Data supplied -
-------
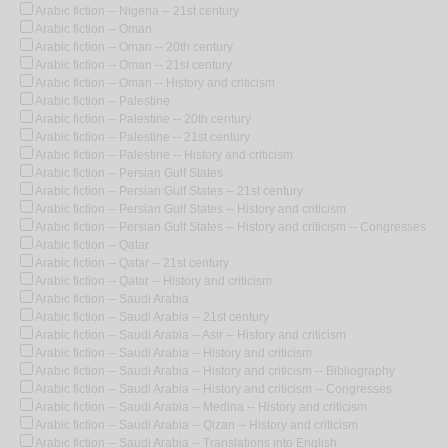
Arabic fiction -- Nigeria -- 21st century
Arabic fiction -- Oman
Arabic fiction -- Oman -- 20th century
Arabic fiction -- Oman -- 21st century
Arabic fiction -- Oman -- History and criticism
Arabic fiction -- Palestine
Arabic fiction -- Palestine -- 20th century
Arabic fiction -- Palestine -- 21st century
Arabic fiction -- Palestine -- History and criticism
Arabic fiction -- Persian Gulf States
Arabic fiction -- Persian Gulf States -- 21st century
Arabic fiction -- Persian Gulf States -- History and criticism
Arabic fiction -- Persian Gulf States -- History and criticism -- Congresses
Arabic fiction -- Qatar
Arabic fiction -- Qatar -- 21st century
Arabic fiction -- Qatar -- History and criticism
Arabic fiction -- Saudi Arabia
Arabic fiction -- Saudi Arabia -- 21st century
Arabic fiction -- Saudi Arabia -- Asir -- History and criticism
Arabic fiction -- Saudi Arabia -- History and criticism
Arabic fiction -- Saudi Arabia -- History and criticism -- Bibliography
Arabic fiction -- Saudi Arabia -- History and criticism -- Congresses
Arabic fiction -- Saudi Arabia -- Medina -- History and criticism
Arabic fiction -- Saudi Arabia -- Qizan -- History and criticism
Arabic fiction -- Saudi Arabia -- Translations into English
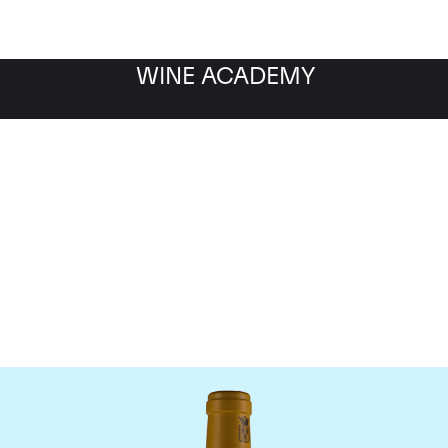
WINE ACADEMY
Bonneau du Martray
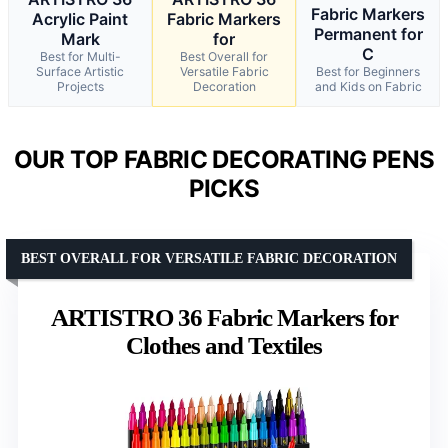
Fabric Markers
Acrylic Paint
Fabric Markers
Permanent for
Mark
for
C
Best for Multi-
Best Overall for
Surface Artistic
Versatile Fabric
Best for Beginners
Projects
Decoration
and Kids on Fabric
OUR TOP FABRIC DECORATING PENS
PICKS
BEST OVERALL FOR VERSATILE FABRIC DECORATION
ARTISTRO 36 Fabric Markers for
Clothes and Textiles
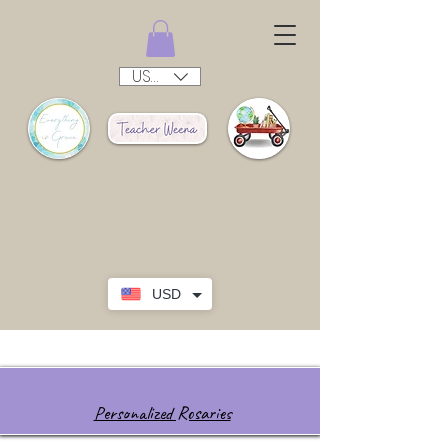
USD ($)
USD
Personalized Rosaries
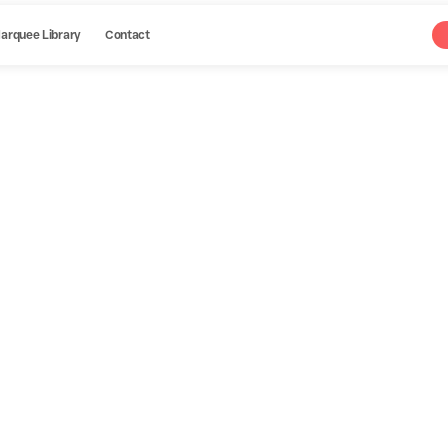
arquee Library
Contact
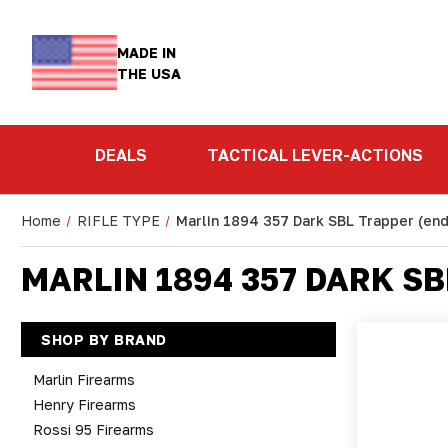
MADE IN
THE USA
DEALS
TACTICAL LEVER-ACTIONS
Home
RIFLE TYPE
Marlin 1894 357 Dark SBL Trapper (end
MARLIN 1894 357 DARK SB
SHOP BY BRAND
Marlin Firearms
Henry Firearms
Rossi 95 Firearms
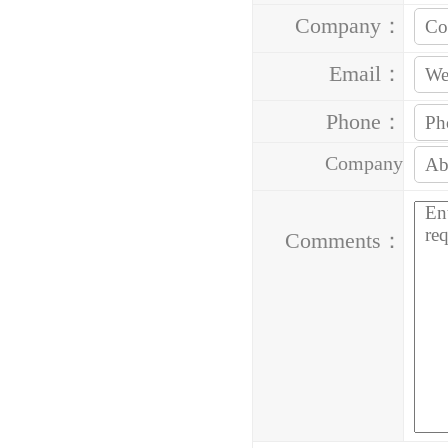
Company：
Email：
Phone：
Company
Address：
Comments：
-------
Set down each of the records precisely, leaving any pictures behind.

Answer section -
Arabic fiction -- Nigeria -- 21st century
Arabic fiction -- Oman
Arabic fiction -- Oman -- 20th century
Arabic fiction -- Oman -- 21st century
Arabic fiction -- Oman -- History and criticism
Arabic fiction -- Palestine
Arabic fiction -- Palestine -- 20th century
Arabic fiction -- Palestine -- 21st century
Arabic fiction -- Palestine -- History and criticism
Arabic fiction -- Persian Gulf States
Arabic fiction -- Persian Gulf States -- 21st century
Arabic fiction -- Persian Gulf States -- History and criticism
Arabic fiction -- Persian Gulf States -- History and criticism -- Congresses
Arabic fiction -- Qatar
Arabic fiction -- Qatar -- 21st century
Arabic fiction -- Qatar -- History and criticism
Arabic fiction -- Saudi Arabia
Arabic fiction -- Saudi Arabia -- 21st century
Arabic fiction -- Saudi Arabia -- Asir -- History and criticism
Arabic fiction -- Saudi Arabia -- History and criticism
Arabic fiction -- Saudi Arabia -- History and criticism -- Bibliography
Arabic fiction -- Saudi Arabia -- History and criticism -- Congresses
Arabic fiction -- Saudi Arabia -- Medina -- History and criticism
Arabic fiction -- Saudi Arabia -- Qizan -- History and criticism
Arabic fiction -- Saudi Arabia -- Translations into English
WINE ACADEMY
Bonneau du Martray
Fabric Markers
Acrylic Paint
Fabric Markers
Permanent for
Mark
for
C
Best for Multi-
Best Overall for
Surface Artistic
Versatile Fabric
Best for Beginners
Projects
Decoration
and Kids on Fabric
OUR TOP FABRIC DECORATING PENS
PICKS
BEST OVERALL FOR VERSATILE FABRIC DECORATION
ARTISTRO 36 Fabric Markers for
Clothes and Textiles
USD ($)
USD
Personalized Rosaries
arquee Library
Contact
MADE IN
THE USA
DEALS
TACTICAL LEVER-ACTIONS
Home
RIFLE TYPE
Marlin 1894 357 Dark SBL Trapper (end
MARLIN 1894 357 DARK SB
SHOP BY BRAND
Marlin Firearms
Henry Firearms
Rossi 95 Firearms
Company：
Email：
Phone：
Company
Address：
Comments：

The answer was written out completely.